Voilà une production qui devrait montrer le chemin à un Festival Verdi dont l’identité ne semble pas encore bien assise. La réussite de l’entreprise, malgré les cris d’orfraie, est un gage important pour l’avenir. Un Festival Verdi ne sert à rien si nous est présenté ce qu’on voit partout ailleurs. Même si le public local, qui baigne dans Verdi et s’en fait le défenseur depuis longtemps, au point d’être considéré comme une « légende théâtrale », proteste, c’est tout de même la voie de la singularité qu’il faut emprunter, pour marquer son territoire. Mais cette voix n’est garantie, on l’a vu, que si la musique est irréprochable, car alors toute l’entreprise prend sens. Ricci/Forte d’un côté, Ciampa et toute la distribution de l’autre nous ont montré quelle puissance visionnaire Verdi peut atteindre quand le sens de l’œuvre est ainsi révélé.

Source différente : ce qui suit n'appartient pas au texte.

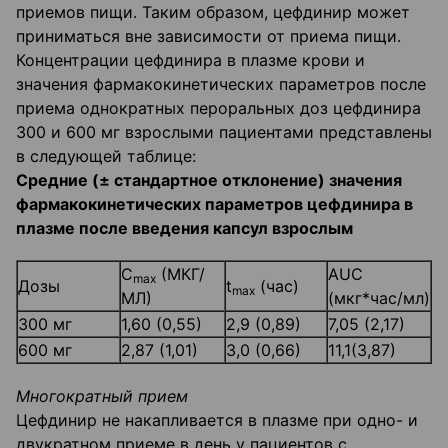
приемов пищи. Таким образом, цефдинир может
приниматься вне зависимо­сти от приема пищи.
Концентрации цефдинира в плазме крови и
значения фармакокинети­ческих параметров после
приема однократных пероральных доз цефдинира
300 и 600 мг взрослыми пациентами представлены
в следующей таблице:
Средние (± стандартное отклонение) значения
фармакокинетических параметров цефдинира в
плазме после введения капсул взрослым
С
(МКГ/
AUC
mах
Дозы
t
(час)
max
МЛ)
(мкг*час/мл)
300 мг
1,60 (0,55)
2,9 (0,89)
7,05 (2,17)
600 мг
2,87 (1,01)
3,0 (0,66)
11,1(3,87)
Многократный прием
Цефдинир не накапливается в плазме при одно- и
двукратном приеме в день у пациентов с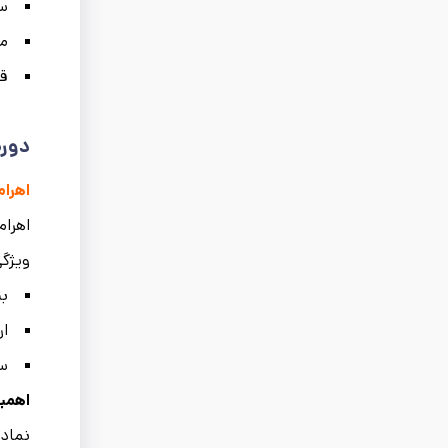
سر
مق
قا
دوره
اهرام 
اهرام
ویژگی
بی
ار
سا
اهمی
نماد 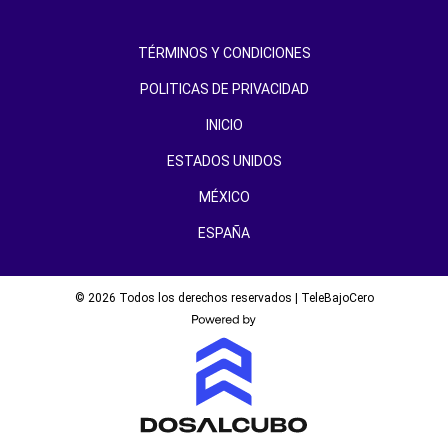
TÉRMINOS Y CONDICIONES
POLITICAS DE PRIVACIDAD
INICIO
ESTADOS UNIDOS
MÉXICO
ESPAÑA
© 2026 Todos los derechos reservados | TeleBajoCero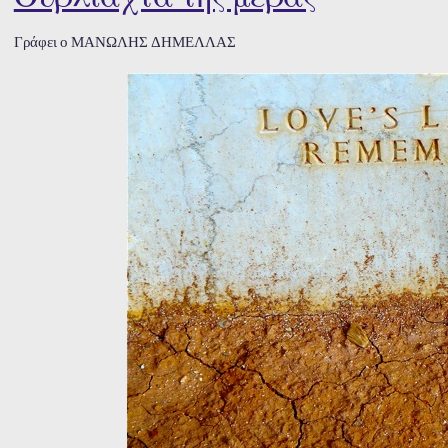
Γράφει ο ΜΑΝΩΛΗΣ ΔΗΜΕΛΛΑΣ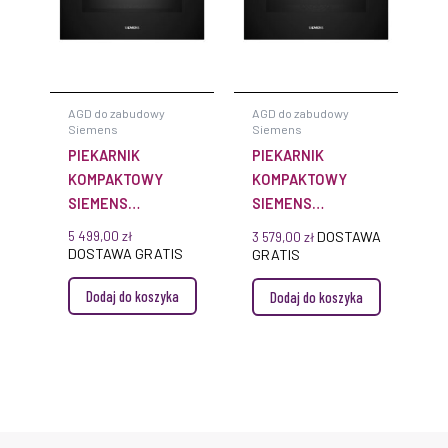
AGD do zabudowy
AGD do zabudowy
Siemens
Siemens
PIEKARNIK
PIEKARNIK
KOMPAKTOWY
KOMPAKTOWY
SIEMENS
SIEMENS
CM776GKB1 IQ700
CB734G1B1 IQ700
5 499,00
zł
DOSTAWA
3 579,00
zł
DO ZABUDOWY
DO ZABUDOWY
DOSTAWA GRATIS
GRATIS
Dodaj do koszyka
Dodaj do koszyka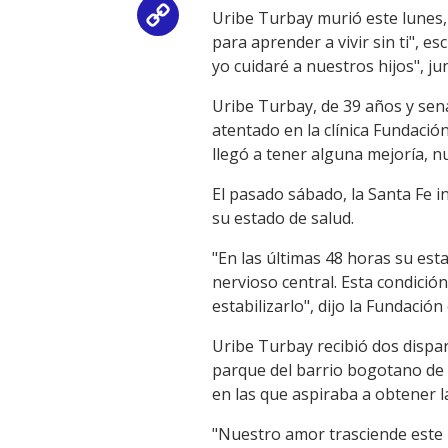
Uribe Turbay murió este lunes,
Copy
para aprender a vivir sin ti", 
Link
yo cuidaré a nuestros hijos", j
Uribe Turbay, de 39 años y sen
atentado en la clínica Fundaci
llegó a tener alguna mejoría, nu
El pasado sábado, la Santa Fe 
su estado de salud.
"En las últimas 48 horas su esta
nervioso central. Esta condici
estabilizarlo", dijo la Fundació
Uribe Turbay recibió dos dispar
parque del barrio bogotano de M
en las que aspiraba a obtener 
"Nuestro amor trasciende este 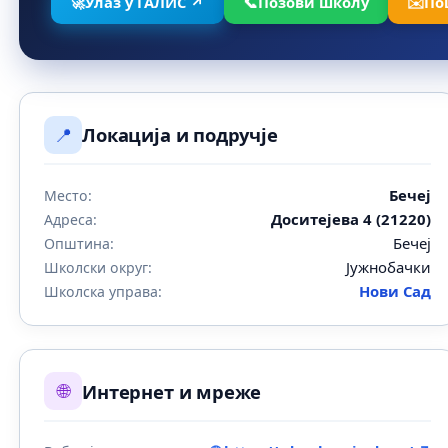
🚀
Улаз у ГАЛИС ↗
📞
Позови школу
✉️
По
📍
Локација и подручје
Бечеј
Место:
Доситејева 4 (21220)
Адреса:
Бечеј
Општина:
Јужнобачки
Школски округ:
Нови Сад
Школска управа:
🌐
Интернет и мреже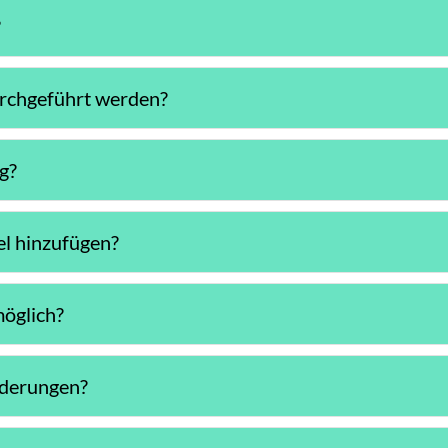
?
urchgeführt werden?
g?
el hinzufügen?
möglich?
nderungen?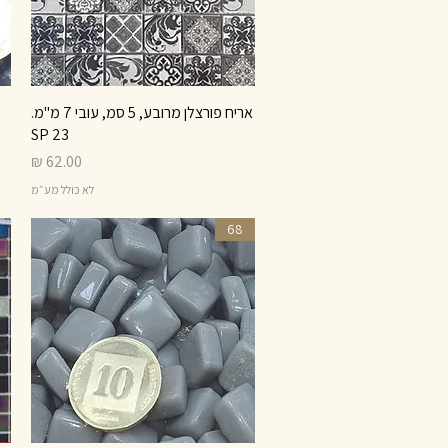
תצוגה מהירה
אריח פורצלן מרובע, 5 סמ, עובי 7 מ"מ.
SP 23
מחיר
לא כולל מע״מ
68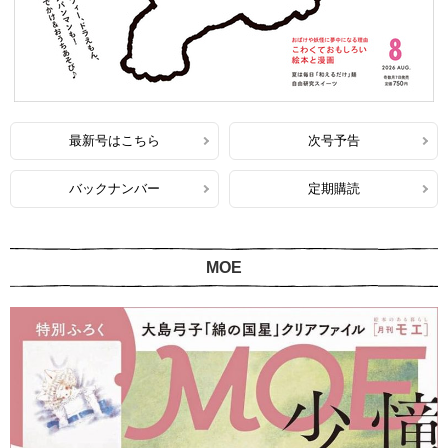
最新号はこちら
次号予告
バックナンバー
定期購読
MOE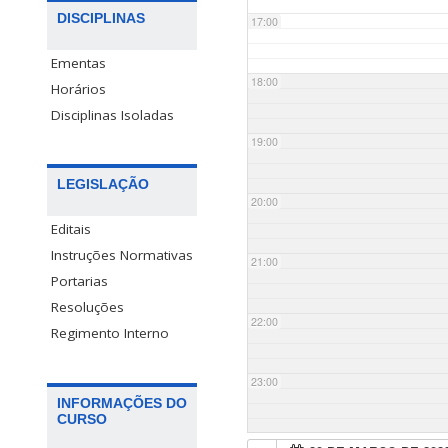
DISCIPLINAS
17:00
Ementas
18:00
Horários
Disciplinas Isoladas
19:00
LEGISLAÇÃO
20:00
Editais
Instruções Normativas
21:00
Portarias
Resoluções
22:00
Regimento Interno
23:00
INFORMAÇÕES DO
CURSO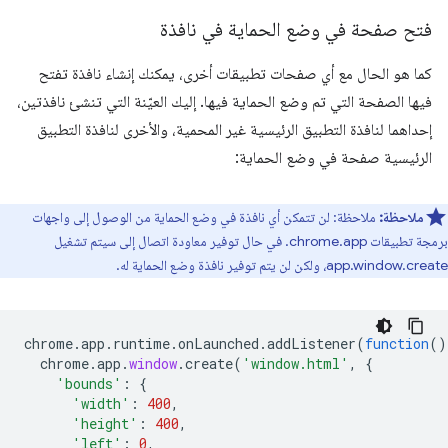
فتح صفحة في وضع الحماية في نافذة
كما هو الحال مع أي صفحات تطبيقات أخرى، يمكنك إنشاء نافذة تفتح
فيها الصفحة التي تم وضع الحماية فيها. إليك العيّنة التي تنشئ نافذتين،
إحداهما لنافذة التطبيق الرئيسية غير المحمية، والأخرى لنافذة التطبيق
الرئيسية صفحة في وضع الحماية:
ملاحظة:
ملاحظة: لن تتمكن أي نافذة في وضع الحماية من الوصول إلى واجهات
برمجة تطبيقات chrome.app. في حال توفير معاودة اتصال إلى سيتم تشغيل
app.window.create، ولكن لن يتم توفير نافذة وضع الحماية له.
chrome
.
app
.
runtime
.
onLaunched
.
addListener
(
function
()
chrome
.
app
.
window
.
create
(
'window.html'
,
{
'bounds'
:
{
'width'
:
400
,
'height'
:
400
,
'left'
:
0
,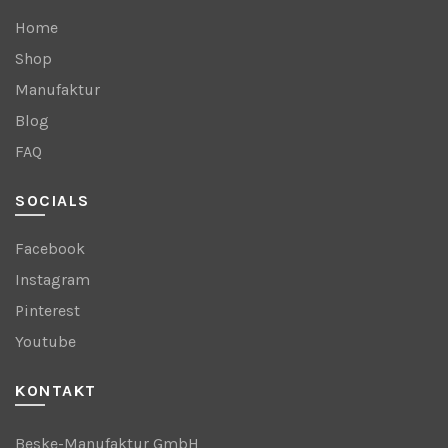
Home
Shop
Manufaktur
Blog
FAQ
SOCIALS
Facebook
Instagram
Pinterest
Youtube
KONTAKT
Beske-Manufaktur GmbH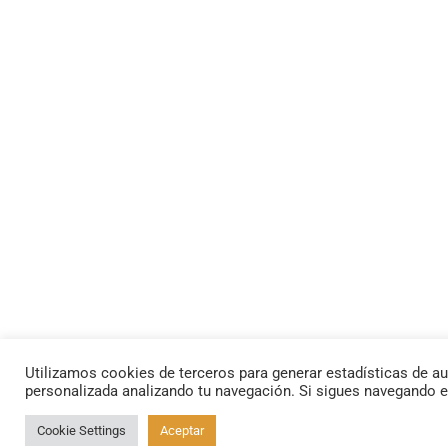
Utilizamos cookies de terceros para generar estadísticas de au
personalizada analizando tu navegación. Si sigues navegando 
Cookie Settings
Aceptar
By using this site, you agree to the
Privacy Policy
and
Terms of Use
.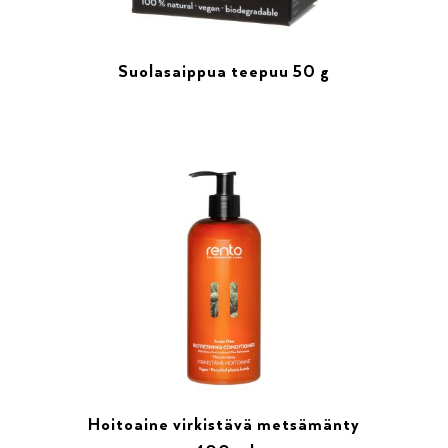
Suolasaippua teepuu 50 g
Hoitoaine virkistävä metsämänty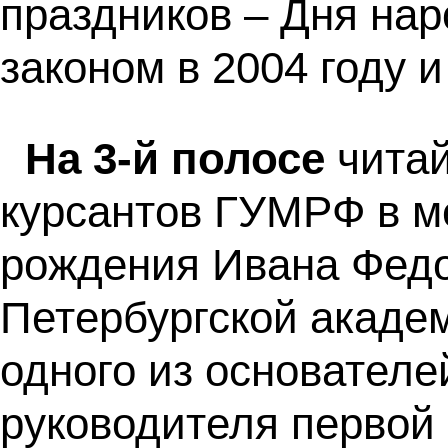
праздников – Дня на
законом в 2004 году и
На 3-й полосе
читай
курсантов ГУМРФ в м
рождения Ивана Федо
Петербургской академ
одного из основателе
руководителя первой 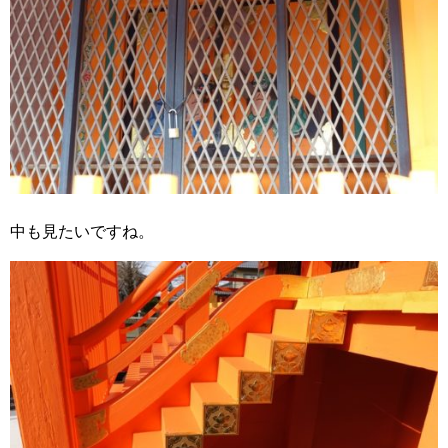
中も見たいですね。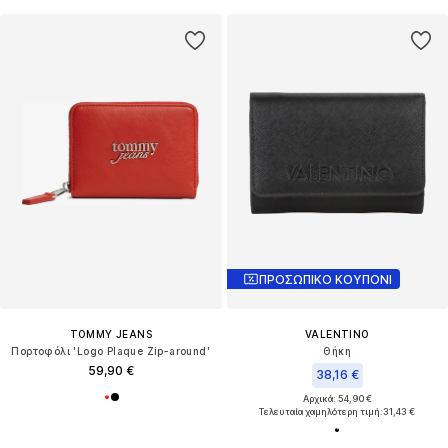
ΠΡΟΣΩΠΙΚΟ ΚΟΥΠΟΝΙ
TOMMY JEANS
VALENTINO
Πορτοφόλι 'Logo Plaque Zip-around'
Θήκη
59,90 €
38,16 €
Αρχικά: 54,90 €
Τελευταία χαμηλότερη τιμή:
31,43 €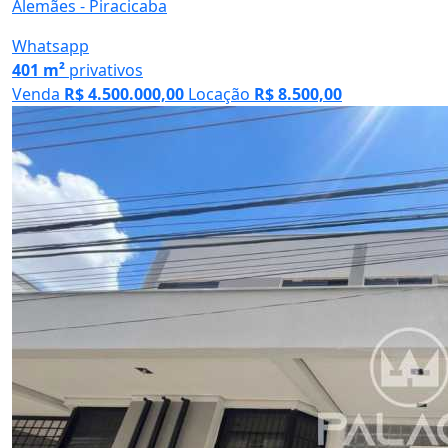
Alemães - Piracicaba
Whatsapp
401 m²
privativos
Venda
R$ 4.500.000,00
Locação
R$ 8.500,00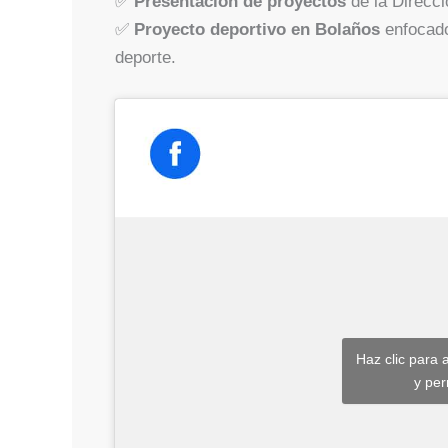
✅
Presentación de proyectos
de la Direcci
✅
Proyecto deportivo en Bolaños
enfocado
deporte.
Haz clic para 
y per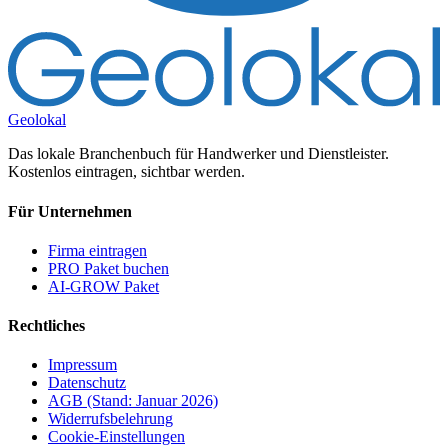
Geolokal
Das lokale Branchenbuch für Handwerker und Dienstleister.
Kostenlos eintragen, sichtbar werden.
Für Unternehmen
Firma eintragen
PRO Paket buchen
AI-GROW Paket
Rechtliches
Impressum
Datenschutz
AGB (Stand: Januar 2026)
Widerrufsbelehrung
Cookie-Einstellungen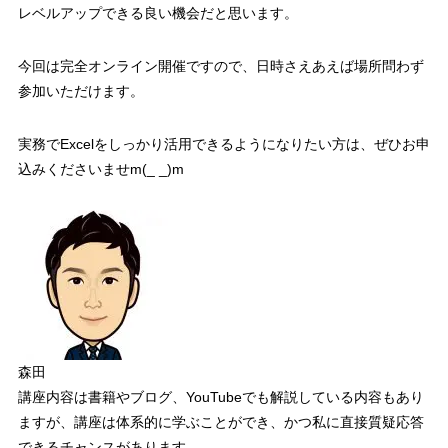
レベルアップできる良い機会
だと思います。
今回は完全オンライン開催ですので、日時さえあえば場所問わず
参加いただけます。
実務で
Excel
をしっかり活用できるようになりたい方は、ぜひお申
込みくださいませ
m(_ _)m
森田
講座内容は書籍やブログ、
YouTube
でも解説している内容もあり
ますが、
講座は体系的に学ぶことができ、かつ私に直接質疑応答
できるチャンスがあります。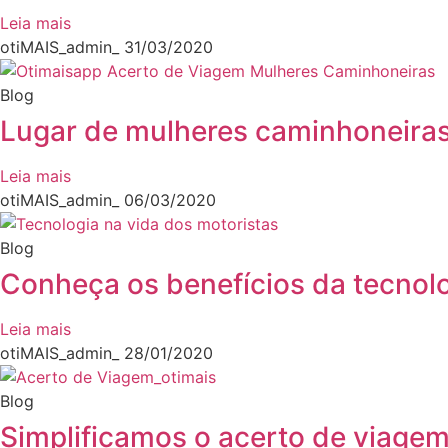
Leia mais
otiMAIS_admin_
31/03/2020
Blog
Lugar de mulheres caminhoneiras
Leia mais
otiMAIS_admin_
06/03/2020
Blog
Conheça os benefícios da tecnol
Leia mais
otiMAIS_admin_
28/01/2020
Blog
Simplificamos o acerto de viagem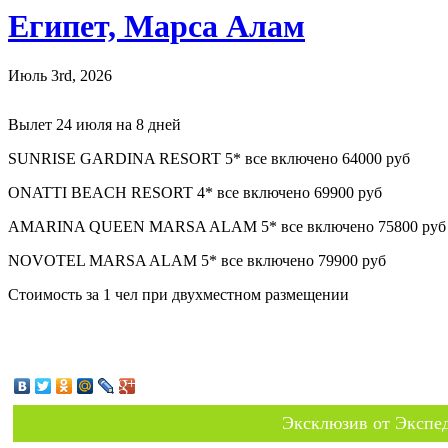
Египет, Марса Алам
Июль 3rd, 2026
Вылет 24 июля на 8 дней
SUNRISE GARDINA RESORT 5* все включено 64000 руб
ONATTI BEACH RESORT 4* все включено 69900 руб
AMARINA QUEEN MARSA ALAM 5* все включено 75800 руб
NOVOTEL MARSA ALAM 5* все включено 79900 руб
Стоимость за 1 чел при двухместном размещении
Эксклюзив от Экспед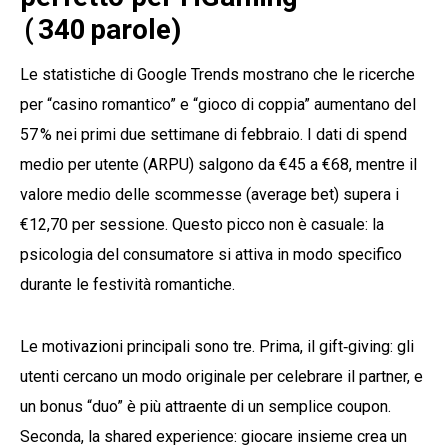
( 340 parole)
Le statistiche di Google Trends mostrano che le ricerche
per “casino romantico” e “gioco di coppia” aumentano del
57 % nei primi due settimane di febbraio. I dati di spend
medio per utente (ARPU) salgono da €45 a €68, mentre il
valore medio delle scommesse (average bet) supera i
€12,70 per sessione. Questo picco non è casuale: la
psicologia del consumatore si attiva in modo specifico
durante le festività romantiche.
Le motivazioni principali sono tre. Prima, il gift‑giving: gli
utenti cercano un modo originale per celebrare il partner, e
un bonus “duo” è più attraente di un semplice coupon.
Seconda, la shared experience: giocare insieme crea un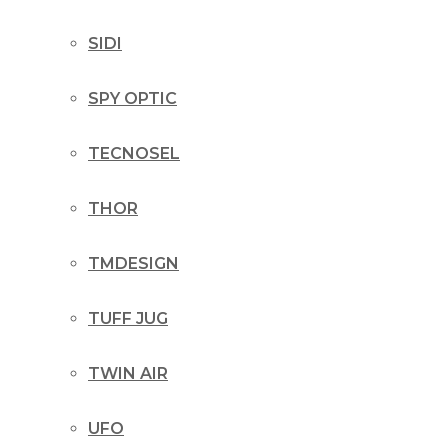
SIDI
SPY OPTIC
TECNOSEL
THOR
TMDESIGN
TUFF JUG
TWIN AIR
UFO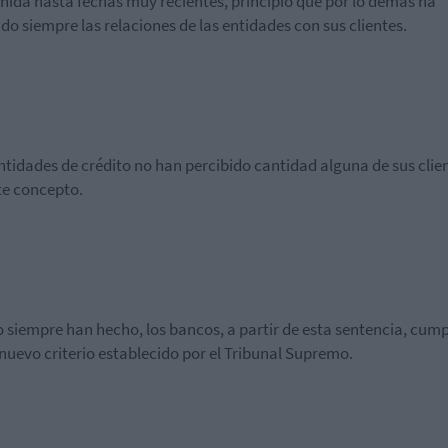
ida hasta fechas muy recientes, principio que por lo demás ha
ido siempre las relaciones de las entidades con sus clientes
.
ntidades de crédito
no han percibido cantidad alguna de sus clie
te concepto
.
 siempre han hecho,
los bancos
, a partir de esta sentencia, cum
 nuevo criterio establecido por el Tribunal Supremo.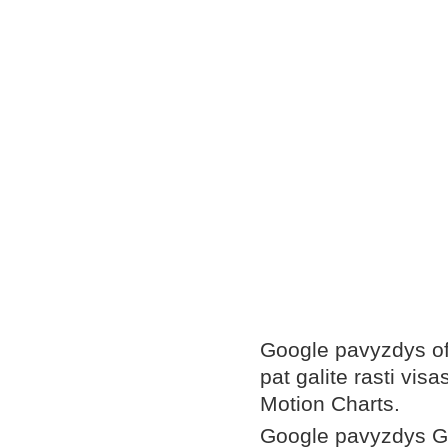
Google pavyzdys of
pat galite rasti vis
Motion Charts.
Google pavyzdys Go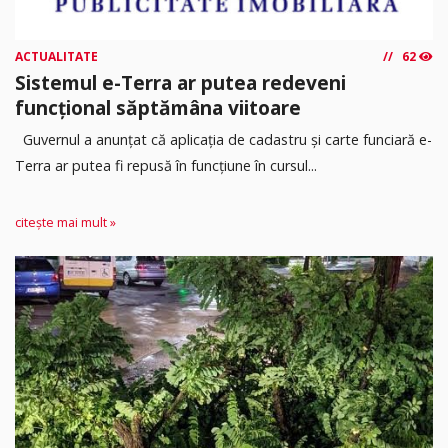
ACTUALITATE
62
Sistemul e-Terra ar putea redeveni
funcțional săptămâna viitoare
Guvernul a anunțat că aplicația de cadastru și carte funciară e-
Terra ar putea fi repusă în funcțiune în cursul...
citește mai mult »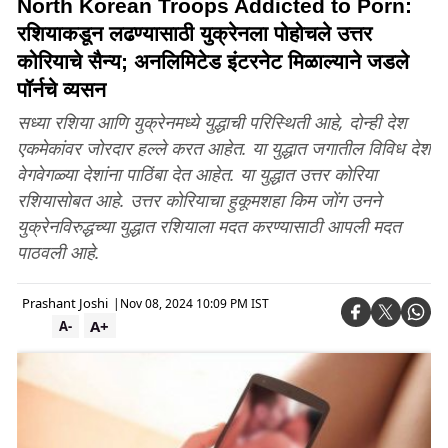
North Korean Troops Addicted to Porn:
रशियाकडून लढण्यासाठी युक्रेनला पोहोचले उत्तर
कोरियाचे सैन्य; अनलिमिटेड इंटरनेट मिळाल्याने जडले
पॉर्नचे व्यसन
सध्या रशिया आणि युक्रेनमध्ये युद्धाची परिस्थिती आहे, दोन्ही देश
एकमेकांवर जोरदार हल्ले करत आहेत. या युद्धात जगातील विविध देश
वेगवेगळ्या देशांना पाठिंबा देत आहेत. या युद्धात उत्तर कोरिया
रशियासोबत आहे. उत्तर कोरियाचा हुकूमशहा किम जोंग उनने
युक्रेनविरुद्धच्या युद्धात रशियाला मदत करण्यासाठी आपली मदत
पाठवली आहे.
Prashant Joshi
|
Nov 08, 2024 10:09 PM IST
A+
A-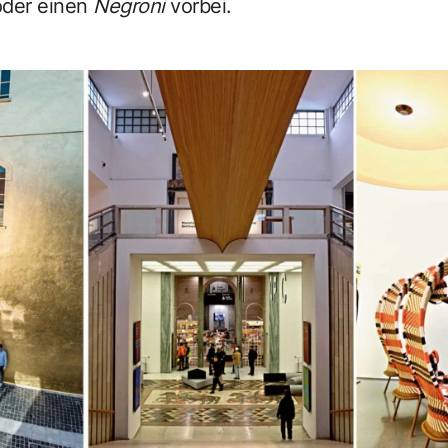
oder einen
Negroni
vorbei.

Sorry. I understand French well but cannot write it. Hence, my English.
I disagree with you totally.
The problem was not that this Nabucco was moved from Babilonia to a 2047 oppressed nation. The problem is that they did it in a very ineffective way.
Mimes everywhere bothering in a visible way the great singers. Useless additions of book grinding, people drowning etc.
This is the arrogance of a couple of relatively unknown directors who believe that the opera becomes theirs and disregard Verdi completely.
This is also the need of reviewers that understand very little of music and focus only on the staging.
Go to Salzburg to see how Handel and Mozart and also Verdi can be “modernized” without destroying their music. The public in Parma, that you clearly consider unsophisticated and less intellectually capable than you, would not boo in Salzburg.
Best
Buongiorno Sign. Andreotti
Non condivido ovviamente il suo commento. Vado a Salisburgo come Lei, e come dappertutto, certe regie sono buone, altre meno…
Non sono sicuro che l'ultima Aida salisburghese sia stata un modello di modernità. E non penso che la Medée di quest'anno sia piacuta, pur moderna…
Ma poco importa. Vorrei rispondere solo sul pubblico di Parma che non disprezzo come sembra supporlo. Anzi, che non apprezzi una regia e lo faccia sapere perché no, ma non già dall'alzare del sipario ! Che manifesti la sua ira alla fine dell'opera, non disturbando lo spettacolo, sarebbe più giusto. Mantengo che un parte del pubblico "aspettava" la produzione per disturbarla. Mantengo anche che la regia di Ricci/Forte da all'opera di Verdi un vero senso, e ne rispetta il libretto.